▶ Requirements
Swap "roll" for "tilt" in everything from "pose: elev=286.2 azim=234.0" down to "Dot at: (129, 238)" in the material below, changing nothing else. Give back only those lines.

━━━━━━━━

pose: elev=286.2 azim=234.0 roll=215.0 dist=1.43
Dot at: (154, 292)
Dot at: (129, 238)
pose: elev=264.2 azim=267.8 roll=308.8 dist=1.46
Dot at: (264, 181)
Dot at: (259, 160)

━━━━━━━━

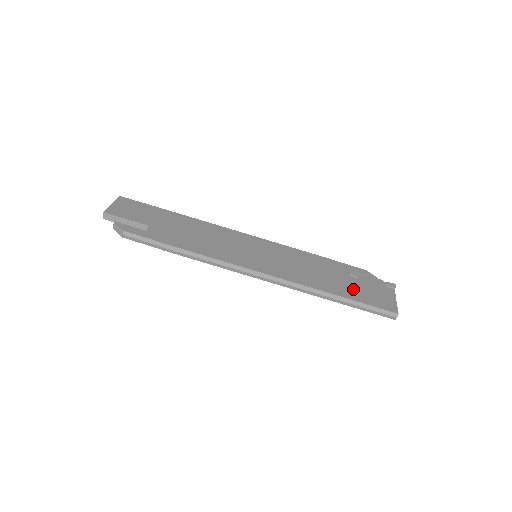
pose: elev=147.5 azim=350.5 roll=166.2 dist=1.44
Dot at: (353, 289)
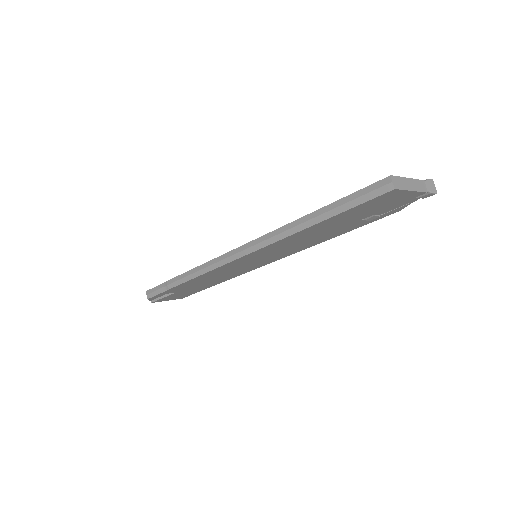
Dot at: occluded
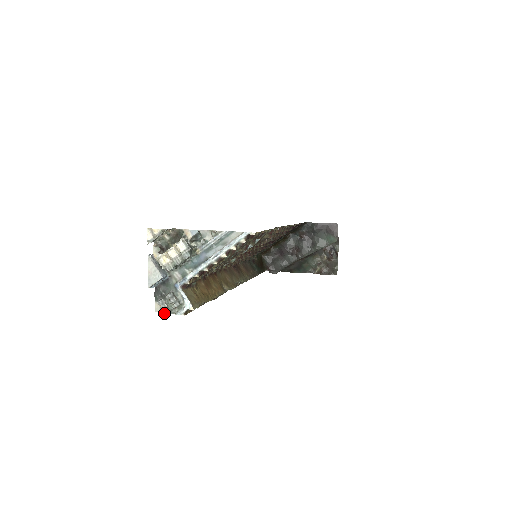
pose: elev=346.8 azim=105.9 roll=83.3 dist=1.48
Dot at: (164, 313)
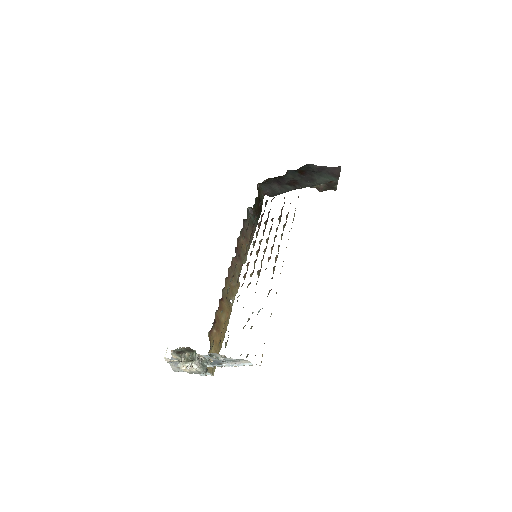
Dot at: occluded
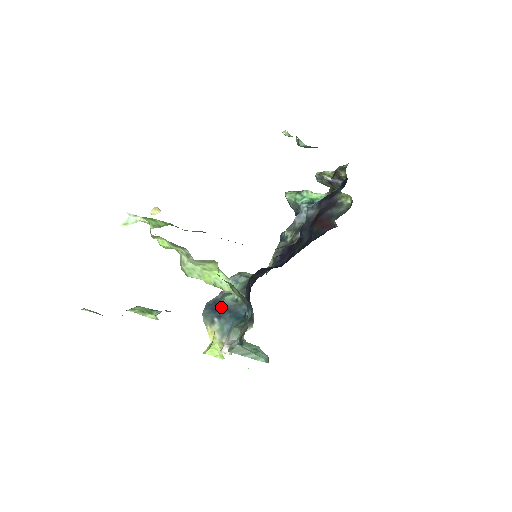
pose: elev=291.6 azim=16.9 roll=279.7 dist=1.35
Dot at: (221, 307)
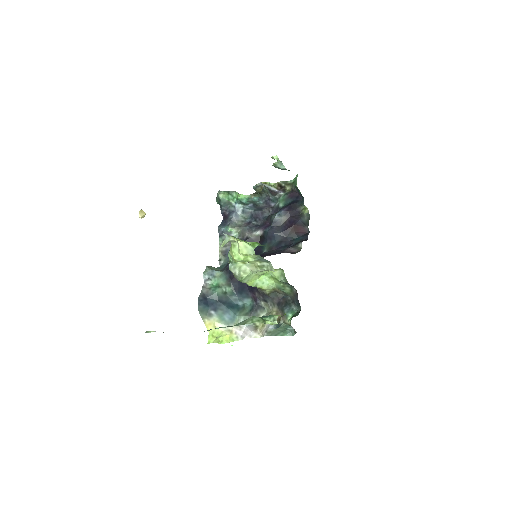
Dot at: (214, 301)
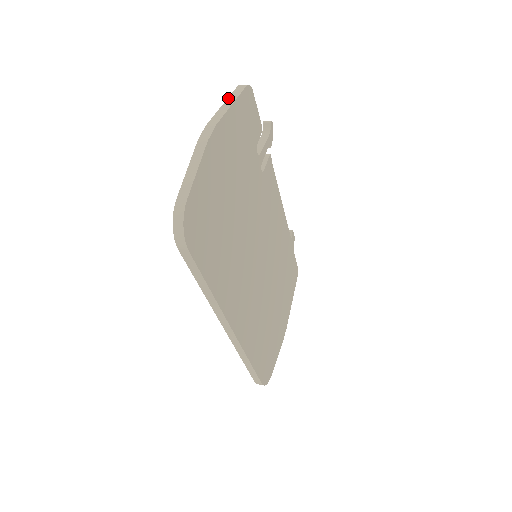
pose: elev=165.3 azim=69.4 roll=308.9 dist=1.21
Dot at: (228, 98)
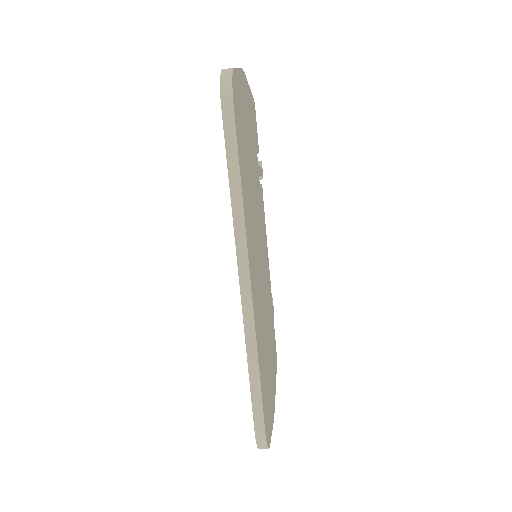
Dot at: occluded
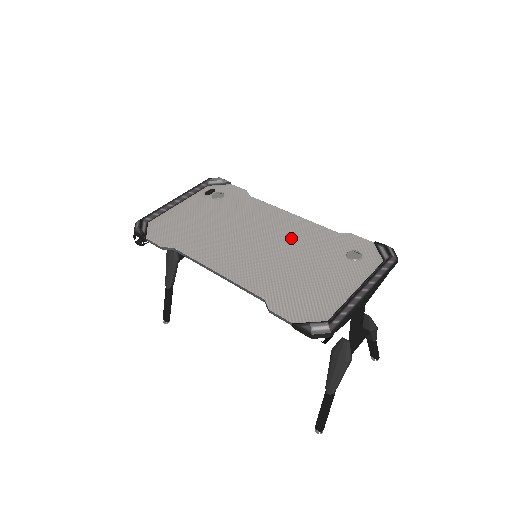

━━━━━━━━

▶ Solution to this exercise
pose: elev=286.2 azim=234.0 tilt=215.0 dist=1.43
Dot at: (154, 292)
Dot at: (129, 238)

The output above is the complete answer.